Because our captive birds don’t have to worry about the quality or quantity of food they receive, and because they rarely receive the same amount of exercise as birds in the wild, the richer foods of our breed/molt, juvenile and resting diets can leave them a bit tubby. Austerity helps to remedy that situation by removing the high protein and carbs they’d receive during those seasons.
But even in captivity, Austerity’s main function is to put a halt to the breeding hormones, drop them out of condition, shrink their reproductive organs, and help them to drop any extra weight they've gained during the previous seasons - so that once the breeding diet is offered again, they come into condition, pair, and breed well.
When should we run them through Austerity?
Here I typically begin austerity immediately following the end of the resting period and immediately prior to the breeding season - which for my birds is right around September 1st, give or take a week or so.
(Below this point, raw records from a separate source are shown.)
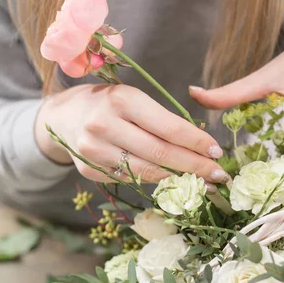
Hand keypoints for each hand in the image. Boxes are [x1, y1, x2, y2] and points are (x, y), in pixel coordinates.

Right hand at [36, 84, 227, 182]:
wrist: (64, 116)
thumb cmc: (108, 103)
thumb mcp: (133, 98)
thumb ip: (161, 119)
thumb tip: (200, 146)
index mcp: (121, 99)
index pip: (169, 127)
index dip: (197, 142)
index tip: (216, 152)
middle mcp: (104, 125)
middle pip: (160, 153)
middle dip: (194, 166)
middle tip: (218, 175)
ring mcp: (93, 150)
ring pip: (146, 172)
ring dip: (179, 179)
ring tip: (202, 183)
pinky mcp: (89, 170)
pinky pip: (130, 179)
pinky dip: (154, 182)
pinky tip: (172, 183)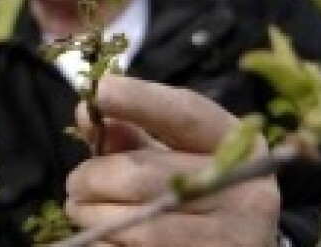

Austerity lasts approximately 4 weeks. I say "approximately" because on occasion 4 weeks is sometimes too long for birds that were not bred the prior season and don't have all that extra weight, or not long enough for those birds who put on the chub during breeding. I adjust this diet to meet the needs of my birds. A fat bird won't breed well (and may not breed at all), while a thin one won't have enough stores to handle the rigors of breeding. Taking the birds in hand and checking their "heft" will help you to decide how long your birds require this reset diet.
During this period, the birds receive NO water or food-based supplements, NO greens or wet foods - nothing but plain austere seed, plain water, and mineral grit. I continue the grit because in the wild the birds would still pick up bits of sand and grit and receive minerals from their drinking water. If we are going to emulate what they’d find in the wild, it doesn’t make sense to remove the mineral grit.
No, it's not cruel and no it won't kill them. They won't like it and they may fluff a bit, but if they are genetically and physically sound, they will get through it with nothing more than perhaps a ticked off attitude!
What should an Austerity seed mix look like?
Your seed mix should consist of Japanese millet, rye grass seed, and canary grass – or similar seeds with low protein and carb content. The smaller the kernel within the hull, the better. Tiny kernels force the birds to actually work to get at their meal. The harder they work, the less they’ll eat in a day effectively imitating the austere findings in the wild.
NO water supplements. NO chitted seed or soft food. NO food-based supplement. NO treats. NO greens. NOTHING but a dry austerity seed mix, plain water & grit.
Again, they may not like you very much at this point and may hang on the cage bars begging for their richer diet, but don't pay any heed! Stick to your guns unless you feel something else is wrong.